Pancreatic cancer (PC) remains one of the most challenging solid tumors to treat with a high unmet medical need as patients poorly respond to standard-of-care-therapies. Prominent desmoplastic reaction involving cancer-associated fibroblasts (CAFs) and the immune cells in the tumor microenvironment (TME) and their cross-talk play a significant role in tumor immune escape and progression. To identify the key cellular mechanisms induce an immunosuppressive tumor microenvironment, we established 3D co-culture model with pancreatic cancer cells, CAFs, monocyte as well as T cells.

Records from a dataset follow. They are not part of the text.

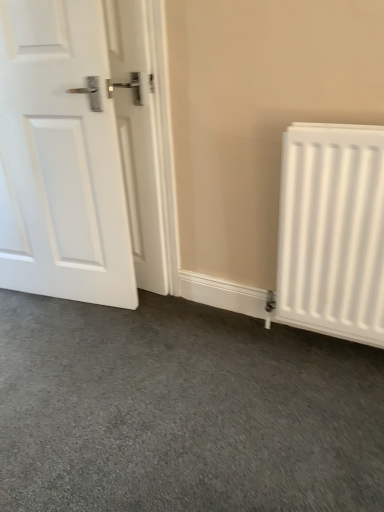
This screenshot has height=512, width=384. Identify the location of white matte door at left. (78, 153).

This screenshot has width=384, height=512. What do you see at coordinates (78, 153) in the screenshot?
I see `white matte door at left` at bounding box center [78, 153].

This screenshot has height=512, width=384. What are the coordinates of `white matte radiator at right` in the screenshot? It's located at (332, 231).

What do you see at coordinates (332, 231) in the screenshot? Image resolution: width=384 pixels, height=512 pixels. I see `white matte radiator at right` at bounding box center [332, 231].

This screenshot has width=384, height=512. Identify the location of white matte door at left. (78, 153).

Does white matte door at left appear on the left side of white matte radiator at right?

Yes.

Based on the photo, does white matte door at left come behind white matte radiator at right?

Yes, it is.

Is point (95, 59) positioned before point (348, 181)?

No, (95, 59) is behind (348, 181).

From the image's perspective, which one is positioned higher, white matte door at left or white matte radiator at right?

From the image's view, white matte door at left is above.

From a real-world perspective, which object stands above the other?

In real-world perspective, white matte door at left is above.

Is white matte door at left wider than white matte radiator at right?

Correct, the width of white matte door at left exceeds that of white matte radiator at right.

Does white matte door at left have a greater height compared to white matte radiator at right?

Yes, white matte door at left is taller than white matte radiator at right.

Is white matte door at left smaller than white matte radiator at right?

Incorrect, white matte door at left is not smaller in size than white matte radiator at right.

Is white matte door at left outside of white matte radiator at right?

Yes, white matte door at left is located beyond the bounds of white matte radiator at right.

Are white matte door at left and white matte radiator at right far apart?

That's not correct — white matte door at left is a little close to white matte radiator at right.

Is white matte door at left aimed at white matte radiator at right?

No, white matte door at left is not aimed at white matte radiator at right.

How different are the orientations of white matte door at left and white matte radiator at right in degrees?

The facing directions of white matte door at left and white matte radiator at right are 8.72 degrees apart.

Measure the distance from white matte door at left to white matte radiator at right.

A distance of 29.50 inches exists between white matte door at left and white matte radiator at right.

This screenshot has width=384, height=512. I want to click on door on the left side of white matte radiator at right, so click(x=78, y=153).

Considering the relative positions of white matte radiator at right and white matte door at left in the image provided, is white matte radiator at right to the left of white matte door at left from the viewer's perspective?

Incorrect, white matte radiator at right is not on the left side of white matte door at left.

Relative to white matte door at left, is white matte radiator at right in front or behind?

Clearly, white matte radiator at right is in front of white matte door at left.

Between point (280, 315) and point (125, 232), which one is positioned in front?

Positioned in front is point (280, 315).

From the image's perspective, is white matte radiator at right located above white matte door at left?

No, from the image's perspective, white matte radiator at right is not on top of white matte door at left.

From a real-world perspective, which is physically below, white matte radiator at right or white matte door at left?

white matte radiator at right, from a real-world perspective.

Considering the relative sizes of white matte radiator at right and white matte door at left in the image provided, is white matte radiator at right thinner than white matte door at left?

Yes, white matte radiator at right is thinner than white matte door at left.

In the scene shown: Which of these two, white matte radiator at right or white matte door at left, stands taller?

Standing taller between the two is white matte door at left.

Based on their sizes in the image, would you say white matte radiator at right is bigger or smaller than white matte door at left?

white matte radiator at right is smaller than white matte door at left.

Would you say white matte radiator at right is inside or outside white matte door at left?

The correct answer is: outside.

Can you see white matte radiator at right touching white matte door at left?

white matte radiator at right and white matte door at left are clearly separated.

Could you tell me if white matte radiator at right is facing white matte door at left?

No.

Can you tell me how much white matte radiator at right and white matte door at left differ in facing direction?

8.72 degrees separate the facing orientations of white matte radiator at right and white matte door at left.

Locate an element on the screen. radiator that is on the right side of white matte door at left is located at coordinates (332, 231).

In order to click on door to the left of white matte radiator at right in this screenshot , I will do `click(78, 153)`.

What are the coordinates of `radiator lying on the right of white matte door at left` in the screenshot? It's located at (332, 231).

Using this model, we analysed the influence of tumor cells and fibroblasts on monocytes and their immune suppressive phenotype. Phenotypic characterization of the monocytes after 3D co-culture with tumor/fibroblast spheroids was performed by analysing the expression of defined cell surface markers and soluble factors. Functionality of these monocytes and their ability to influence T cell phenotype and proliferation was investigated.
3D co-culture of monocytes with pancreatic cancer cells and fibroblasts induced the production of immunosuppressive cytokines which are known to promote polarization of M2 like macrophages and myeloid derived suppressive cells (MDSCs). These co-culture spheroid polarized monocyte derived macrophages (MDMs) were poorly differentiated and had an M2 phenotype. The immunosuppressive function of these co-culture spheroids polarized MDMs was demonstrated by their ability to inhibit autologous CD4+ and CD8+ T cell activation and proliferation in vitro, which we could partially reverse by 3D co-culture spheroid treatment with therapeutic molecules that are able to re-activate spheroid polarized MDMs or block immune suppressive factors such as Arginase-I.
In conclusion, we generated a physiologically relevant 3D co-culture model, which can be used as a promising tool to study complex cell-cell interactions between different cell types within the tumor microenvironment and to support drug screening and development. In future, research focused on better understanding of resistance mechanisms to existing cancer immunotherapies will help to develop new therapeutic strategies in order to combat cancer.